I told him I would be fine; it would just take me a while.  He wouldn’t take no for an answer, though, and started using his arms to sweep large amounts of snow off my car.  He was surprised I wasn’t wearing gloves, so I told him that I only had leather gloves I didn’t want to get wet, and I got a look that made me feel like such a girl.  Note to self: buy some gloves.  The boy was very helpful, and even went so far as to volunteer his mom to take me to where I needed to go!  As I started to chip through the ice on the windshield, the kid suggested a metal spatula.  Regarding the need for more power, he said “this is about the time where you really need a guy!”  LOL!  He couldn’t believe it when I told him I’m originally from the North; no gloves and not much sense when it comes to getting ice off a car.  I felt quite ashamed to be from the North at that point!  I thought I would be okay with my ice scraper and water, and eventually the boy went inside to get warm.

Then I went inside, with cold, bleeding, blistered hands, and bandaged up my hands, put my gloves on, and got a metal spatula.  I had most of the car uncovered in about 30 minutes.

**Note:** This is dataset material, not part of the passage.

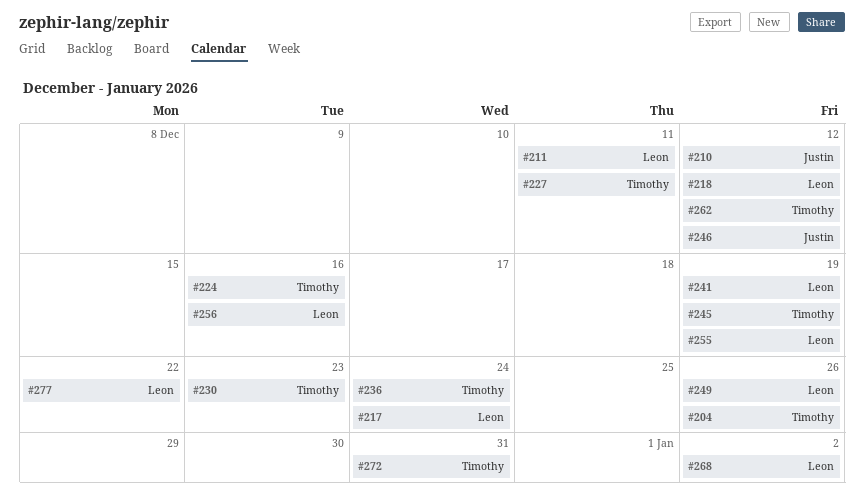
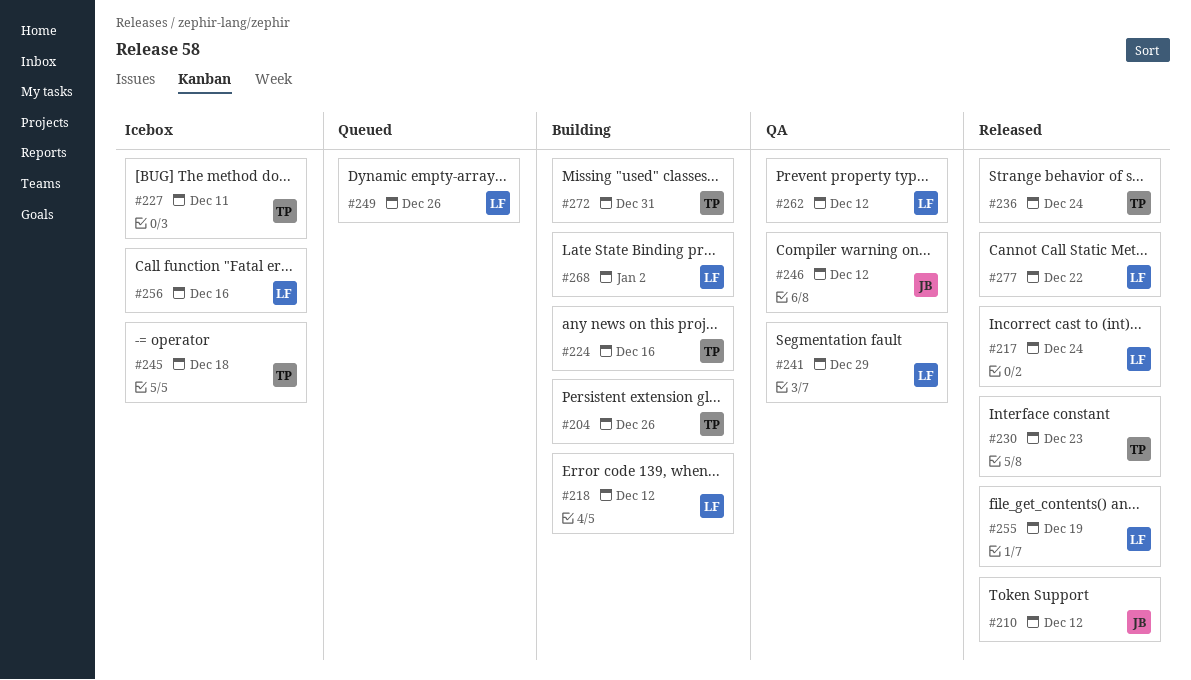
#211: present -> none
#241, due: Dec 19 -> Dec 29
#245, due: Dec 19 -> Dec 18
#262, owner: Timothy -> Leon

At this time the kid came back outside to see my progress.  He was surprised at how well I was doing, and I thanked him for his help and showed him my gloves and spatula.  He said he was about to go get help from his friends, but I seemed to be doing okay.  With all but the top of my car and the trunk uncovered, we both work at the top when a friend of his (about the same age) walked up.  His friend said he was just over helping some other neighbors with their cars, and found he could just hit the partially-melted ice with his fist and it would break into pieces.  Sure enough, he had the ice off the top and the trunk in about 10 seconds.  Wow.

Now I’m ready to go in the morning, and didn’t have to stay outside as long as I otherwise might have, thanks to a couple of boys eager to help their neighbors out.